Why do we teach? I thought about this question while reading a blog by a newer teacher describing the oppressive nature of some school systems and the teacher oversight ala Michell Rhee and other ‘rock star reformers’ . Teaching in some urban schools has become so prescriptive that the human side of teaching, the reason most of us went into the profession, has been eliminated.
While in Berlin, I asked my two fellow study tour participants, why and if it was important to teach about the Holocaust. More specifically, I asked if it was worthwhile to teach a detailed unit on the Holocaust to secondary school students. We didn’t immediately say yes. We grappled with this as we visited Sachsenhausen concentration camp, Wannsee (where Heydrich and other Nazis finalized the plans for the ‘final solution’), and Gestapo headquarters. When we visited the Memorial to the Murdered Jews of Europe the question became philosophical. The memorial consists of 2711 concrete pillars or stelae of varying heights. Designed by architect Peter Eisenman the memorial is large and open to the Berlin streets; it beckons the visitor to walk through the stelae. “One of Germany’s preeminent architectural critics, Heinrich Wefing [describes the memorial as] …a beautiful abstraction that does not dictate what its observer should think or experience, but is nonetheless thoughtful and moving.” (pbs.org). When I entered the memorial, I felt off-balanced and calm, but soon I saw a child and a father chasing each other through the pillars, a couple of teenagers hanging out on top of a lower concrete slab, and a girl having some glamour shots taken against the pillar. My calm was gone and my discomfort began. I wasn’t sure how I felt about this much freedom. Peter Eisenman, when talking about the uses of the memorial says “that is something I have no control over. When you turn a project over to clients, they do with it what they want — it’s theirs and they occupy your work. You can’t tell them what to do with it.” The German government has not been as free as the architect. They have covered the stelae with an anti-graffiti coating and posted rules such as no running or yelling; enforcing the rules is a bit harder. Still, the memorial is open to individual interpretation and the visitor is largely responsible for his or her own behavior within the 2711 pillars. There is no script for how a visitor should feel about the memorial or about the Holocaust. The architect has created a place of memory, but the individual must decide ‘what to do with it’.

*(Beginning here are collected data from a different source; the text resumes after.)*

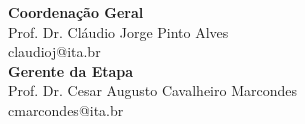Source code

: 
\vspace*{2cm}    %
\begin{flushright}
	\textbf{Coordenação Geral}\\
	Prof. Dr. Cláudio Jorge Pinto Alves\\
	claudioj@ita.br\\
	\vspace*{10cm}
	\textbf{Gerente da Etapa}\\
	Prof. Dr. Cesar Augusto Cavalheiro Marcondes\\
	cmarcondes@ita.br
\end{flushright}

Schools and classrooms are also guided by a philosophy. There are schools such as Waldorf Schools which try to develop the whole child. Similar schools try to create an open learning environment where students can engage freely with classmates, develop skills at their own pace, and pursue their own interests. On the other hand, we have the prescriptive learning of programs such as Balanced Literacy or Success for All, with a script for teachers to follow. Perhaps the analogy between democracy and fascism is too obvious. I’m not sure if it is too strong. I do know that the children who attend Waldorf Schools and other open learning schools are from progressive, free thinking families, where the parents take an active role in their child’s education (think the Obama and Clinton family). I also know that the students in balanced literacy classes and other prescriptive programs are overwhelmingly poor and minority. Trust and respect are the key philosophical underpinnings of private schools and wealthier public schools. The school trusts that the student and his or her family will take an active role in the educational process. The school’s role is to foster an environment that encourages intellectual exploration, open discussion, and analysis of information. In many urban schools, the students, families, and teachers are not to be trusted. Instead an administrator or more and more often a politician decides what children will learn and how they will learn it.
This philosophy is antithetical to a course on the Holocaust or any course that explores human behavior. In these classrooms there can be no script. The topic is human behavior. The difficult issues and the uncomfortable ideas are grappled with and brought to the forefront. The education belongs to the students and they do with it what they want.